🤖 AI Summary
Existing AI assistants struggle to effectively comprehend users’ private data (e.g., conversation histories, application usage patterns), yet the sensitivity of such data has precluded the development of public benchmarks for evaluating personal information understanding. Method: We introduce the first synthetic benchmark dedicated to private-data understanding—featuring a scalable, LLM-driven synthesis framework that generates high-fidelity user profiles and personalized documents, and a privacy-compliant RAG evaluation suite focused on “private information understanding,” covering biographical facts, preferences, and social relationships across multiple granularities. Contribution/Results: Experiments reveal that state-of-the-art RAG models achieve <42% accuracy on realistic private-question-answering tasks, exposing critical failures in identifying and reasoning over essential personal information. Our benchmark fills a key evaluation gap under data-sensitivity constraints and provides a foundational diagnostic tool for building trustworthy, personalized AI systems.
📝 Abstract
Personalization is critical in AI assistants, particularly in the context of private AI models that work with individual users. A key scenario in this domain involves enabling AI models to access and interpret a user's private data (e.g., conversation history, user-AI interactions, app usage) to understand personal details such as biographical information, preferences, and social connections.
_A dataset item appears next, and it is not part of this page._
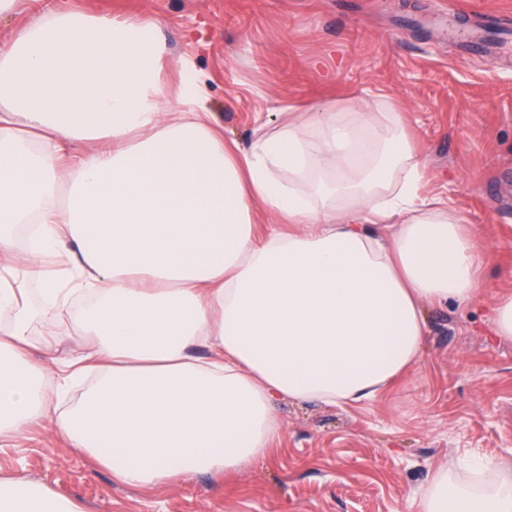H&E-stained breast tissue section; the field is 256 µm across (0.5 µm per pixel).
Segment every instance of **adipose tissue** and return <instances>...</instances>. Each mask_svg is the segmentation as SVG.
<instances>
[{"label":"adipose tissue","mask_w":512,"mask_h":512,"mask_svg":"<svg viewBox=\"0 0 512 512\" xmlns=\"http://www.w3.org/2000/svg\"><path fill=\"white\" fill-rule=\"evenodd\" d=\"M165 56L150 19L53 7L0 48V437L56 420L136 488L245 472L280 437L278 399H373L417 362L422 305L479 291L477 240L422 191L394 113L325 106L232 149L199 85L166 89ZM262 213L279 228L258 234ZM63 313L87 342L59 386L95 380L54 417L26 354ZM416 506L512 512V474L441 468ZM0 512L81 510L4 478Z\"/></svg>","instance_id":"obj_1"}]
</instances>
However, due to the sensitive nature of such data, there are no publicly available datasets that allow us to assess an AI model's ability to understand users through direct access to personal information. To address this gap, we introduce a synthetic data generation pipeline that creates diverse, realistic user profiles and private documents simulating human activities. Leveraging this synthetic data, we present PersonaBench, a benchmark designed to evaluate AI models' performance in understanding personal information derived from simulated private user data. We evaluate Retrieval-Augmented Generation (RAG) pipelines using questions directly related to a user's personal information, supported by the relevant private documents provided to the models. Our results reveal that current retrieval-augmented AI models struggle to answer private questions by extracting personal information from user documents, highlighting the need for improved methodologies to enhance personalization capabilities in AI.